What is needed:
Set down every record below exactly as written.

Data records:
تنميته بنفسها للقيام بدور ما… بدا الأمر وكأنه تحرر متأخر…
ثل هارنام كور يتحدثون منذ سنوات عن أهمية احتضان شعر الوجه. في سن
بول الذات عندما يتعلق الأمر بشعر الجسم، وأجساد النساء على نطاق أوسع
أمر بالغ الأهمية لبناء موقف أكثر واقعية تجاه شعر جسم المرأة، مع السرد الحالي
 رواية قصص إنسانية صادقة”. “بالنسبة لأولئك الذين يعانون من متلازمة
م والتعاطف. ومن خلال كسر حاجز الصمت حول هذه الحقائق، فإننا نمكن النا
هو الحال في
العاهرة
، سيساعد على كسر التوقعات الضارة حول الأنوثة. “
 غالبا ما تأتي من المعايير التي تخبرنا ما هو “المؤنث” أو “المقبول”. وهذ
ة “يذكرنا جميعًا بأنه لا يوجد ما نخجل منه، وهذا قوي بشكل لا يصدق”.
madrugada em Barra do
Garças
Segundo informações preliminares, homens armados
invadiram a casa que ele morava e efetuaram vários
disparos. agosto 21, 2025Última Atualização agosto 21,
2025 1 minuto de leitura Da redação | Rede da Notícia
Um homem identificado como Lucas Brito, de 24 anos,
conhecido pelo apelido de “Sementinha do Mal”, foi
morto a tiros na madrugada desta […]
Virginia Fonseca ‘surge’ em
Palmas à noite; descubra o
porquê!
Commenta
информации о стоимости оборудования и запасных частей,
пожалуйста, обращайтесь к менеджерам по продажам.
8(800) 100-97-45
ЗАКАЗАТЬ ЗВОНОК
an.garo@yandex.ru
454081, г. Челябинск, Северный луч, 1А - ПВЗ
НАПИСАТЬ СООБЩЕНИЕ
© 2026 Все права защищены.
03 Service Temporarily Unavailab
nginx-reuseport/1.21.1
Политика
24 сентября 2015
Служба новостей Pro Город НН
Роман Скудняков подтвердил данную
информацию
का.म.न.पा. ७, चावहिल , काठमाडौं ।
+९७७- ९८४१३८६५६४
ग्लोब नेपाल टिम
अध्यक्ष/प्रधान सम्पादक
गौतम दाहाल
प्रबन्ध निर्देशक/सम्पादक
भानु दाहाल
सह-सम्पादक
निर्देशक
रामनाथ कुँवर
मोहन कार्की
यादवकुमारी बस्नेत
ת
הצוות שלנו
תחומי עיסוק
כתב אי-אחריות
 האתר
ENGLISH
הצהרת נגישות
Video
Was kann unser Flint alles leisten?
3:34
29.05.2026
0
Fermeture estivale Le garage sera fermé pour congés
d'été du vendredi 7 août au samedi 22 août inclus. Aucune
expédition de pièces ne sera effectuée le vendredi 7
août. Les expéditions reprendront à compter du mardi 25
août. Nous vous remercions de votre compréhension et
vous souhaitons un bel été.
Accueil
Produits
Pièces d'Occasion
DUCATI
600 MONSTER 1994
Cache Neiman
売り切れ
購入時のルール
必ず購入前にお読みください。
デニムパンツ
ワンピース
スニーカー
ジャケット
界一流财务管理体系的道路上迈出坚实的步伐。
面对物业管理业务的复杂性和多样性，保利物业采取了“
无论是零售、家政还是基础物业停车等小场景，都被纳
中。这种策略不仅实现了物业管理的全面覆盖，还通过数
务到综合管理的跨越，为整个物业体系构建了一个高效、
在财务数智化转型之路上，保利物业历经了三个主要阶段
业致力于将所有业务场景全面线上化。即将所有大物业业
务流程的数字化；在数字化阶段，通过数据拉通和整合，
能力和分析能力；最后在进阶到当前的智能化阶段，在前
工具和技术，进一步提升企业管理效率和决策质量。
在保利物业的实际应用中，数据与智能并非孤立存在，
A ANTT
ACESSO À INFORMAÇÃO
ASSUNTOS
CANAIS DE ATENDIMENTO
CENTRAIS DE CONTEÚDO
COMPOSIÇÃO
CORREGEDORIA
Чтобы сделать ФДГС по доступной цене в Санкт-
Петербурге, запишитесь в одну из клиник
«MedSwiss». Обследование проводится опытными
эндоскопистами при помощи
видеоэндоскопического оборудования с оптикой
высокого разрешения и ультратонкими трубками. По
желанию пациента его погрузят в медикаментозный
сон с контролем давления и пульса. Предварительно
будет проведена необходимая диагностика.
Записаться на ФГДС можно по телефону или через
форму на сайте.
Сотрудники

Answer space:
تنميته بنفسها للقيام بدور ما… بدا الأمر وكأنه تحرر متأخر…
ثل هارنام كور يتحدثون منذ سنوات عن أهمية احتضان شعر الوجه. في سن
بول الذات عندما يتعلق الأمر بشعر الجسم، وأجساد النساء على نطاق أوسع
أمر بالغ الأهمية لبناء موقف أكثر واقعية تجاه شعر جسم المرأة، مع السرد الحالي
 رواية قصص إنسانية صادقة”. “بالنسبة لأولئك الذين يعانون من متلازمة
م والتعاطف. ومن خلال كسر حاجز الصمت حول هذه الحقائق، فإننا نمكن النا
هو الحال في
العاهرة
، سيساعد على كسر التوقعات الضارة حول الأنوثة. “
 غالبا ما تأتي من المعايير التي تخبرنا ما هو “المؤنث” أو “المقبول”. وهذ
ة “يذكرنا جميعًا بأنه لا يوجد ما نخجل منه، وهذا قوي بشكل لا يصدق”.
madrugada em Barra do
Garças
Segundo informações preliminares, homens armados
invadiram a casa que ele morava e efetuaram vários
disparos. agosto 21, 2025Última Atualização agosto 21,
2025 1 minuto de leitura Da redação | Rede da Notícia
Um homem identificado como Lucas Brito, de 24 anos,
conhecido pelo apelido de “Sementinha do Mal”, foi
morto a tiros na madrugada desta […]
Virginia Fonseca ‘surge’ em
Palmas à noite; descubra o
porquê!
Commenta
информации о стоимости оборудования и запасных частей,
пожалуйста, обращайтесь к менеджерам по продажам.
8(800) 100-97-45
ЗАКАЗАТЬ ЗВОНОК
an.garo@yandex.ru
454081, г. Челябинск, Северный луч, 1А - ПВЗ
НАПИСАТЬ СООБЩЕНИЕ
© 2026 Все права защищены.
03 Service Temporarily Unavailab
nginx-reuseport/1.21.1
Политика
24 сентября 2015
Служба новостей Pro Город НН
Роман Скудняков подтвердил данную
информацию
का.म.न.पा. ७, चावहिल , काठमाडौं ।
+९७७- ९८४१३८६५६४
ग्लोब नेपाल टिम
अध्यक्ष/प्रधान सम्पादक
गौतम दाहाल
प्रबन्ध निर्देशक/सम्पादक
भानु दाहाल
सह-सम्पादक
निर्देशक
रामनाथ कुँवर
मोहन कार्की
यादवकुमारी बस्नेत
ת
הצוות שלנו
תחומי עיסוק
כתב אי-אחריות
 האתר
ENGLISH
הצהרת נגישות
Video
Was kann unser Flint alles leisten?
3:34
29.05.2026
0
Fermeture estivale Le garage sera fermé pour congés
d'été du vendredi 7 août au samedi 22 août inclus. Aucune
expédition de pièces ne sera effectuée le vendredi 7
août. Les expéditions reprendront à compter du mardi 25
août. Nous vous remercions de votre compréhension et
vous souhaitons un bel été.
Accueil
Produits
Pièces d'Occasion
DUCATI
600 MONSTER 1994
Cache Neiman
売り切れ
購入時のルール
必ず購入前にお読みください。
デニムパンツ
ワンピース
スニーカー
ジャケット
界一流财务管理体系的道路上迈出坚实的步伐。
面对物业管理业务的复杂性和多样性，保利物业采取了“
无论是零售、家政还是基础物业停车等小场景，都被纳
中。这种策略不仅实现了物业管理的全面覆盖，还通过数
务到综合管理的跨越，为整个物业体系构建了一个高效、
在财务数智化转型之路上，保利物业历经了三个主要阶段
业致力于将所有业务场景全面线上化。即将所有大物业业
务流程的数字化；在数字化阶段，通过数据拉通和整合，
能力和分析能力；最后在进阶到当前的智能化阶段，在前
工具和技术，进一步提升企业管理效率和决策质量。
在保利物业的实际应用中，数据与智能并非孤立存在，
A ANTT
ACESSO À INFORMAÇÃO
ASSUNTOS
CANAIS DE ATENDIMENTO
CENTRAIS DE CONTEÚDO
COMPOSIÇÃO
CORREGEDORIA
Чтобы сделать ФДГС по доступной цене в Санкт-
Петербурге, запишитесь в одну из клиник
«MedSwiss». Обследование проводится опытными
эндоскопистами при помощи
видеоэндоскопического оборудования с оптикой
высокого разрешения и ультратонкими трубками. По
желанию пациента его погрузят в медикаментозный
сон с контролем давления и пульса. Предварительно
будет проведена необходимая диагностика.
Записаться на ФГДС можно по телефону или через
форму на сайте.
Сотрудники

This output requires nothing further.